Fortunately, I have a good supply of Hornady 125-grain hollowpoints made for 9mm pistol cartridges. Because the bullet measures .356 inch, I wanted to keep pressures down, and loaded it light. Exactly what you would use a 125-grain hollowpoint for, in a rifle like this, I really have no idea. Rampant possums? Raccoons in the corn? Clays tossed on a dirt bank? Whatever you might decide, through some quirk of fate the combination of these bullets, with IMR Trail Boss, delivered a load that is dead accurate at 50 yards, shooting right where the sights are aligned, with almost no recoil.
The .352-inch, 180-grain Graf & Sons solid proved to be so erratic that I abandoned it early on. Velocities were low and varied, and accuracy was nonexistent.
This left the Hornady 170 and 165 FTX. Some calculations with the old Powley Computer suggested IMR-3031 as the ideal powder (as I suspected it would) but recommended a load that seemed excessive. There is a digital rendering of the Powley found at kwk.us, and using the same data, it suggested a load of IMR-3031 that was six grains lighter! Accordingly, I started with it (see table).
All of this experimentation was done with the resized 9.3x57 brass, which has a capacity of 61 grains of water, while the refashioned Hayley brass holds 58.5. This makes a difference when using the Powley Computer (either original or digital).
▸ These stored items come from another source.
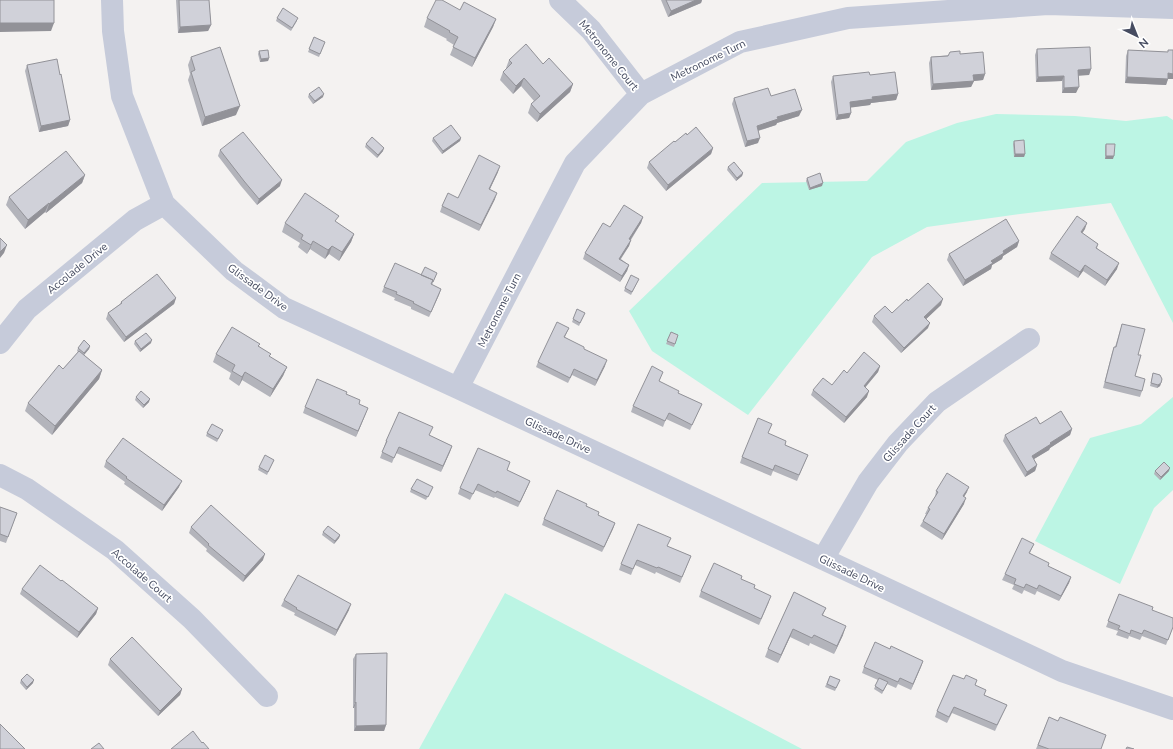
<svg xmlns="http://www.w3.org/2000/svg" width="1173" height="749" viewBox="0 0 1173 749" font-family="'Nunito Sans',sans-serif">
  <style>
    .green { fill: #bcf5e4 }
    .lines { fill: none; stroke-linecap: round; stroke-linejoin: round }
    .minor { stroke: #c6cbda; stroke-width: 22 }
    .wall { fill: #b3b4bb }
    .shaded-wall { fill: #929298 }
    .building { fill: #d0d1d9; stroke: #929298 }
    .labels { text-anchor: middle; stroke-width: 3.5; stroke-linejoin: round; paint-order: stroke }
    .street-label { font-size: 11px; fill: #464c61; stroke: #fff }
  </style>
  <rect width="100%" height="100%" fill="#f4f2f1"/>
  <path class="green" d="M996 114 1075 116 1126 121 1167 116 1173 120V323L1111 203 1020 214 927 227 872 257 748 415 652 351 629 311 762 183 867 181 906 142 957 123Z
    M1173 397V490L1154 508 1120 584 1035 541 1090 438 1141 424Z
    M505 593 802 749H419Z"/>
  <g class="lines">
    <path class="minor" d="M112 0 113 31 122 96 164 204 234 271 284 308 458 388 1062 671 1173 709
      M560 0 591 30 641 94
      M0 343 27 309 135 220 164 204
      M458 388 575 163 641 94 740 42 848 18 1048 4 1173 8
      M0 475 27 489 115 550 192 619 267 696
      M823 559 868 482 898 443 937 402 1029 339"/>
  </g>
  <path class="wall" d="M176 0H209L211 25 208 31 178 33Z
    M661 0H702L701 3 668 17Z
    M460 10 496 19 493 27 472 67 450 55 454 45 446 40 447 39 424 27 427 18Z
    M277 18 297 21 291 31 276 21Z
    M314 37 325 42 319 57 308 52Z
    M1037 49 1091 69 1089 75H1078L1076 93H1062V81L1036 82 1035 55Z
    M1128 50 1168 52 1173 50V79H1168L1166 85 1125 83 1126 56Z
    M259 51 269 58 268 61 260 62 258 54Z
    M960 54 985 74 983 80 974 81 971 87 931 90 929 63 931 57Z
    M191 57 236 115 202 126 188 80 190 74 188 65Z
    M509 60 543 64 573 84 570 92 537 122 528 113 531 104 534 101 521 86 513 94 500 80 503 72 506 69V68Z
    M27 65 70 120 68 126 39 132 25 71Z
    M870 75 898 94 896 100 871 103 870 105 851 107V113L849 118 836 120 831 82 833 76Z
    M309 94 323 97 313 104 308 97Z
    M771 96 799 116 777 123 776 125 758 131V143L745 147 732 104 734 98Z
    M687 135 713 148 711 154 666 191 647 168 649 162 675 142Z
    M433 138H461L460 141 442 154 432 141Z
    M1014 141 1025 154 1024 157H1014L1013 144Z
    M366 144 383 151 377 158 365 147Z
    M1106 144 1113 159H1105V146Z
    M220 150 280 186 257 205 241 186 218 156Z
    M728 167 743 173 742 176 736 181 727 170Z
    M498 172 490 189 495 199 479 231 440 212 442 206 458 198Z
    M85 175 82 183 46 213 45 212 25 229 6 205 9 197Z
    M807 178 822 186 809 190 806 181Z
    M643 217 641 223 631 240 629 246 621 259 629 265 627 271 620 282 583 259 585 253 610 227Z
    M336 222 354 234 351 242 339 261 329 254 325 259 310 249 307 254 298 247 300 243 282 232 285 223Z
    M1085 229 1082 233 1098 244 1097 248 1117 269 1105 286 1083 271 1078 278 1049 259 1051 253Z
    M1019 241 1017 247 1003 256 1002 259 992 265 991 269 963 286 947 260 949 254Z
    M437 273 432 285 441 289 429 317 411 309V307L394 300 395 298 382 292 384 287 421 275Z
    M639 279 631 295 624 291 625 288Z
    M176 298 174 304 124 342 106 319 108 313 120 304 121 302Z
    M908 301 941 305 926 319 928 328 901 353 872 322 874 316 892 313Z
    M577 309 585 313 579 326 572 322Z
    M1122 324 1138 355 1135 376 1142 391 1140 397 1103 388 1112 353 1114 347H1115Z
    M569 328 565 337 584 349 605 366 595 386 572 375 568 383 536 367 538 362Z
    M671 332 678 335 674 347 666 344Z
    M135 341 151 343 140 352 134 344Z
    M90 346 89 349 84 355 102 370 99 379 52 435 25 411 28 403 63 369 78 352 77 351 78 348Z
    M259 346 270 357 287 367 283 376 270 397 242 380 239 386 229 379 231 373 213 362 216 354Z
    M880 366 878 372 865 388 867 397 844 423 811 395 813 390 832 385 847 373Z
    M1153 373 1161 383 1160 386 1157 388 1150 386Z
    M661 377 659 381 678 393 702 404 699 410 690 430 666 419 663 427 631 412 633 406Z
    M346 394 359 404 366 413 356 437 303 413 305 407Z
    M136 397 149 402 143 408 135 400Z
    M1040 424 1072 429 1070 435 1050 448 1049 450 1034 459 1037 465 1035 471 1025 477 1003 441 1005 435Z
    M223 430 217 442 206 436 207 433Z
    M768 433 785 445 808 455 797 481 773 471 771 476 740 463 742 457Z
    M429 435 452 446 441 472 396 453 392 463 380 458 384 447 386 441Z
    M274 460 267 475 258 470 259 467Z
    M106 461 179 487 162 511 124 484 125 482 104 467Z
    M507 470 530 481 518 507 495 497 494 498 475 490 470 500 458 494 460 488Z
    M1155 471H1169L1160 480 1154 474Z
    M411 489 431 490 426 500 410 492Z
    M936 491 967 492 964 496V504L942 540 920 526 923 521 926 514H925L928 508 935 497Z
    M587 506 598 515 615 523 602 552 542 525 544 519Z
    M0 507 17 513 6 543 0 541Z
    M191 527 263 560 243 582 206 551 207 549 189 533Z
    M323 532 340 535 339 538 334 544 322 535Z
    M1034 544 1030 553 1048 566 1071 577 1069 583 1059 601 1037 591 1035 595 1024 590 1022 594 1012 589 1014 585 1002 580 1005 574Z
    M667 546 691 556 680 583 656 572 655 574 635 565 631 575 619 570 621 564Z
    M742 579 754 588 769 602 759 625 699 597 701 591Z
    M61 581 98 608 96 614 77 638 20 594 22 589Z
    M794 592 826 608 823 615 843 635 834 654 810 643 809 646 790 637 778 663 765 657 768 649Z
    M1119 594 1152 610 1173 627 1166 645 1142 636 1140 640 1129 636 1128 639 1116 635 1118 631 1106 627Z
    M284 600 349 610 335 636 294 615 295 613 281 606Z
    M890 649 923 661 911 690 898 684 896 688 887 684 882 694 874 689 878 680 862 673 864 667Z
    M356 654 386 725 384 731H354V708H353V659Z
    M110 659 182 689 180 695 158 716 108 665Z
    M830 676 840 680 835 691 825 687Z
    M964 679 977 680 975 685 984 695 1007 705 995 731 952 713 947 723 935 717 937 711Z
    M21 680 33 683 26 690 20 683Z
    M1049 717 1101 749H1036Z"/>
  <path class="shaded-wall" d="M696 0H702L701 3 668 17 671 11Z
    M496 19 493 27 472 67 475 58Z
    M0 23H54L51 31 0 32Z
    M211 25 208 31 178 33 180 27Z
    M269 58 268 61 260 62 261 59Z
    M1091 69 1089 75 1076 76 1078 70Z
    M1168 73 1173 74V79H1168L1166 85 1125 83 1127 77Z
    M985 74 983 80 974 81 971 87 931 90 933 84 973 75Z
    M1064 76 1062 81 1036 82 1038 77Z
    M524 78 521 86 513 94 516 86Z
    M573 84 570 92 537 122 540 114Z
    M1079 87 1076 93H1062L1064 88Z
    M324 94 323 97 313 104 315 101Z
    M898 94 896 100 871 103 870 105 848 108 850 102 872 97Z
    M240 106 236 115 202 126 205 117Z
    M802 110 799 116 777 123 776 125 754 132 757 126 777 117Z
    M851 113 849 118 836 120 838 115Z
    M70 120 68 126 39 132 41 126Z
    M461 138 460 141 442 154 443 151Z
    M760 138 758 143 745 147 747 141Z
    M384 148 383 151 377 158 378 155Z
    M713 148 711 154 666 191 668 185Z
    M1015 154H1025L1024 157H1014Z
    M1106 156H1114L1113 159H1105Z
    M500 166 498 172 487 195 489 189Z
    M743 173 742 176 736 181 737 178Z
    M85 175 82 183 46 213 49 204Z
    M282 180 280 186 257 205 259 199Z
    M823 183 822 186 809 190 810 188Z
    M497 193 495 199 479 231 481 225Z
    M49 203 45 212 25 229 28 220Z
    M643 217 641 223 627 245 629 239Z
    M1087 223 1085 229 1079 238 1081 232Z
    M354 234 351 242 339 261 342 252Z
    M631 240 629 246 617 264 619 259Z
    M313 241 310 249 307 254 311 245Z
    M1019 241 1017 247 1003 256 1002 259 992 265 991 269 963 286 965 280 1003 251Z
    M7 245 4 253 0 258V252Z
    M332 246 329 254 325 259 328 250Z
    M1119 263 1117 269 1105 286 1107 280Z
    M629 265 627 271 620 282 622 276Z
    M1085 265 1083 271 1078 278 1080 272Z
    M441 289 439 295 429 317 431 312Z
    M176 298 174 304 124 342 126 337Z
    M943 299 941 305 922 323 924 317Z
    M930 323 928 328 901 353 904 348Z
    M152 340 151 343 140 352 141 349Z
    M90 346 89 349 83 356 84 353Z
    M607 360 605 366 595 386 597 380Z
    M880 366 878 372 861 392 864 386Z
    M287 367 283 376 270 397 273 389Z
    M102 370 99 379 52 435 55 426Z
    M245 372 242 380 239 386 242 377Z
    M1161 383 1160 386 1157 388 1158 385Z
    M869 391 867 397 844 423 846 417Z
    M150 399 149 402 143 408 144 405Z
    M368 408 366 413 356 437 358 431Z
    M1072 429 1070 435 1050 448 1049 450 1029 462 1032 456 1050 443Z
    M452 446 450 452 441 472 443 466Z
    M1037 465 1035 471 1025 477 1027 472Z
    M1170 468 1169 471 1160 480 1161 477Z
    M182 481 179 487 162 511 164 505Z
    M530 481 528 486 518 507 520 502Z
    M969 487 967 492 961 502 963 496Z
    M966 498 964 504 942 540 944 534Z
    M615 523 613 529 602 552 604 547Z
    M340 535 339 538 334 544 335 541Z
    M265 554 263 560 243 582 245 576Z
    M1071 577 1069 583 1059 601 1061 596Z
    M351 604 349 610 335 636 337 630Z
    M98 608 96 614 77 638 79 632Z
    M846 626 843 635 834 654 837 646Z
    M793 629 790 637 778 663 781 655Z
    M923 661 921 667 911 690 913 684Z
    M34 680 33 683 26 690 27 687Z
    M182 689 180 695 158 716 160 711Z
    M356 702 354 708H353L355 703Z
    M386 725 384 731H354L356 726Z"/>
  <path class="building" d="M0 0H54V23H0Z
    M179 0H209L211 25 180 27Z
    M436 0H442L460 10 464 2 496 19 475 58 453 47 458 37 449 32 450 31 427 18Z
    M666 0H696L671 11Z
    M283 8 298 18 292 28 277 18Z
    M314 37 325 42 320 54 309 49Z
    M526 44 543 64 549 58 573 84 540 114 531 104 540 96 524 78 516 86 503 72 512 63 509 60Z
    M220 47 240 106 205 117 191 72 195 70 191 57Z
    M1090 47 1091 69 1078 70 1079 87 1064 88V76L1038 77 1037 49Z
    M268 50 269 58 261 59 259 51Z
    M1128 50 1168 52V50H1173V74L1168 73V79L1127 77Z
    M960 51V54L983 52 985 74 973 75 974 81 933 84 931 57 948 56 950 52Z
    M57 59 60 75 61 74 70 120 41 126 27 65Z
    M869 72 870 75 895 72 898 94 872 97 873 99 850 102 851 113 838 115 833 76Z
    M319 87 324 94 315 101 309 94Z
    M768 88 771 96 795 89 802 110 777 117 778 119 757 126 760 138 747 141 734 98Z
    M451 125 461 138 443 151 433 138Z
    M696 127 713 148 668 185 649 162 674 141 675 142 686 133 687 135Z
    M243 132 282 180 259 199 244 181 220 150Z
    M372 137 384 148 378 155 366 144Z
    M1024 140 1025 154H1015L1014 141Z
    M1106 144H1115L1114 156H1106Z
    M66 151 85 175 49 204V203L28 220 9 197Z
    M479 155 500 166 489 189 497 193 481 225 442 206 448 193 458 198Z
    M734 162 743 173 737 178 728 167Z
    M820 173 823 183 810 188 807 178Z
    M305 193 339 216 335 221 354 234 342 252 332 246 328 250 313 241 311 245 301 239 303 235 285 223Z
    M624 205 643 217 629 239 631 240 619 259 629 265 622 276 585 253 603 223 610 227Z
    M1077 216 1087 223 1081 232 1098 244 1096 248 1119 263 1107 280 1085 265 1080 272 1051 253Z
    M1006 219 1019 241 1003 251 1004 253 991 261 993 263 965 280 949 254Z
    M0 238 7 245 0 252Z
    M395 263 433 280 431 284 441 289 431 312 413 303 414 302 396 294 397 292 384 287Z
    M425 267 437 273 433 282 432 281 433 280 421 275Z
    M157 274 176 298 126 337 108 313 122 303 121 302Z
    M631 275 639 279 632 292 625 288Z
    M928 283 943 299 924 317 930 323 904 348 874 316 885 306 892 313 907 299 908 301Z
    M577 309 585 313 580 323 573 319Z
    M557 322 569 328 564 337 584 347V349L607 360 597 380 574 369 570 378 538 362Z
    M1122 324 1145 329 1138 355H1141L1135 376 1145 379 1142 391 1105 382 1114 347H1116Z
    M232 327 260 344 258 346 271 354 269 356 287 367 273 389 245 372 242 377 232 371 235 365 216 354Z
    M671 332 678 335 675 344 667 341Z
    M146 333 152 340 141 349 135 341Z
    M84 340 90 346 84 353 78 348Z
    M79 351 102 370 55 426 28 403 59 365 63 369Z
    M864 352 880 366 864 386 869 391 846 417 813 390 823 378 832 385 844 370 847 373Z
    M652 366 663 372 659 381 679 391 678 393 702 404 692 425 669 413 665 421 633 406Z
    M1153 373 1160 375 1162 379 1161 383 1158 385 1151 383Z
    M317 379 347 392 346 394 360 400 359 404 368 408 358 431 305 407Z
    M141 391 150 399 144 405 136 397Z
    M1061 411 1072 429 1050 443 1051 444 1032 456 1037 465 1027 472 1005 435 1036 417 1040 424Z
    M399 412 433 427 429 435 452 446 443 466 399 447 394 458 382 452 387 441H386Z
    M758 418 772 424 768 433 786 441 785 445 808 455 799 475 775 465 773 470 742 457Z
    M212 424 223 430 218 439 207 433Z
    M123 438 182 481 164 505 126 478 127 477 106 461Z
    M478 448 510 462 507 470 530 481 520 502 497 491 496 493 478 484 473 494 460 488Z
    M265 455 274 460 268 472 259 467Z
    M1164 462 1170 468 1161 477 1155 471Z
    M947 473 969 487 963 496 966 498 944 534 923 521 930 509 928 508 938 492 936 491Z
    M417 479 433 487 428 497 411 489Z
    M557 490 587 504 586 506 599 512 598 515 615 523 604 547 544 519Z
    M211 505 265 554 245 576 208 545 209 544 191 527Z
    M0 507 17 513 8 537 0 534Z
    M638 524 671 538 667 546 691 556 682 577 658 567 657 568 637 560 633 569 621 564Z
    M328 526 340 535 335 541 323 532Z
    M1022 538 1034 544 1029 553 1049 563 1048 566 1071 577 1061 596 1039 585 1037 589 1026 584 1024 588 1014 584 1016 579 1005 574Z
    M714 563 742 576 741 579 755 585 754 588 771 596 761 619 701 591Z
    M40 565 61 581 62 580 98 608 79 632 22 589Z
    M298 575 351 604 337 630 296 609 297 608 284 600Z
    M794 592 826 608 822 615 846 626 837 646 814 635 812 638 793 629 781 655 768 649Z
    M1119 594 1153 607 1152 610 1173 618V627L1168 640 1144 630 1142 634 1131 630 1130 634 1118 629 1120 626 1108 621Z
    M132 637 182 689 160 711 110 659Z
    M875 642 890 649 891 646 923 661 913 684 900 678 898 682 864 667Z
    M387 653 386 725 356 726V702L355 703 356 654Z
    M27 674 34 680 27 687 21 680Z
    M953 675 964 679 966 675 977 680 975 685 986 690 984 695 1007 705 997 725 954 707 949 717 937 711Z
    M830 676 840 680 836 688 827 684Z
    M879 678 888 682 883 691 875 686Z
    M1049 717 1058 721 1060 717 1106 735 1101 749H1049L1038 745Z
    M0 724 25 749H0Z
    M193 731 202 743 203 742 209 749H171Z
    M99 743 104 749H91Z
    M1127 747 1134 749H1126Z"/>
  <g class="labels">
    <g class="street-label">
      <text transform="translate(609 55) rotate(51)" y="4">Metronome Court</text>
      <text transform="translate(708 60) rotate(-26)" y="4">Metronome Turn</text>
      <text transform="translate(77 268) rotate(-39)" y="4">Accolade Drive</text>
      <text transform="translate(258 287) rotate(36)" y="4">Glissade Drive</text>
      <text transform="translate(499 310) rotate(-63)" y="4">Metronome Turn</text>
      <text transform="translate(909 433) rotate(-48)" y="4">Glissade Court</text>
      <text transform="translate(558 435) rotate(25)" y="4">Glissade Drive</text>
      <text transform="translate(852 573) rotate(26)" y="4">Glissade Drive</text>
      <text transform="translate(142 575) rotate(41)" y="4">Accolade Court</text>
    </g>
  </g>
  <g transform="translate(1137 36) rotate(137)" stroke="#ffffff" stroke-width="3" paint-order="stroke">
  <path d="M0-3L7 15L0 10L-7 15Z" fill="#464c61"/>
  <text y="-6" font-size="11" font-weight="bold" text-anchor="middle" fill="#464c61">N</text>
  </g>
</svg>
The starting loads for the 165- and 170-grain bullets, with either IMR-3031 or IMR-4064, should be fine regardless of the brass, but it wouldn’t hurt to check case capacity anyway.
I never did get to the load recommended by the original Powley slide rule before I ran out of case capacity. It would have been a seriously compressed load. This anomaly with IMR-3031 in the Powley has been noted before, which is why the digital version errs on the prudent side. Anyway, by the time I got above 2,400 fps with the 170-grain bullet, the recoil was becoming a little exuberant for my taste. In a rifle that weighs 6 pounds, 6 ounces, shooting a 170-grain bullet at near 2,500 fps, recoil is noticeable to say the least.
In order to conserve powder, bullets and primers in these uncertain times, I shot groups only with loads that looked most promising – that is, combining adequate velocity without being excessively punishing. The loads I tested with the 165- and 170-grain bullets, using both IMR-3031 and 4064, were near maximum with compressed powder. However, I included the velocities obtained with lighter and heavier loads for reference.
The bottom line of all this, is that I would get some of Hornady’s 125-grain HAP, 165-grain FTX and 170-grain SP bullets, and combine them with IMR’s Trail Boss 3031 and 4064. Out of that, a handloader should be able to get a good short-range varmint and plinking load as well as a fine deer and black bear combination.
And a final work of caution: Should you happen to have (or find) some suitable 200-grain roundnose bullets, I would consult the digital Powley Computer and start with its moderate and sensible recommendation, and only approach the loads arrived at by the original Powley slide rule with extreme caution.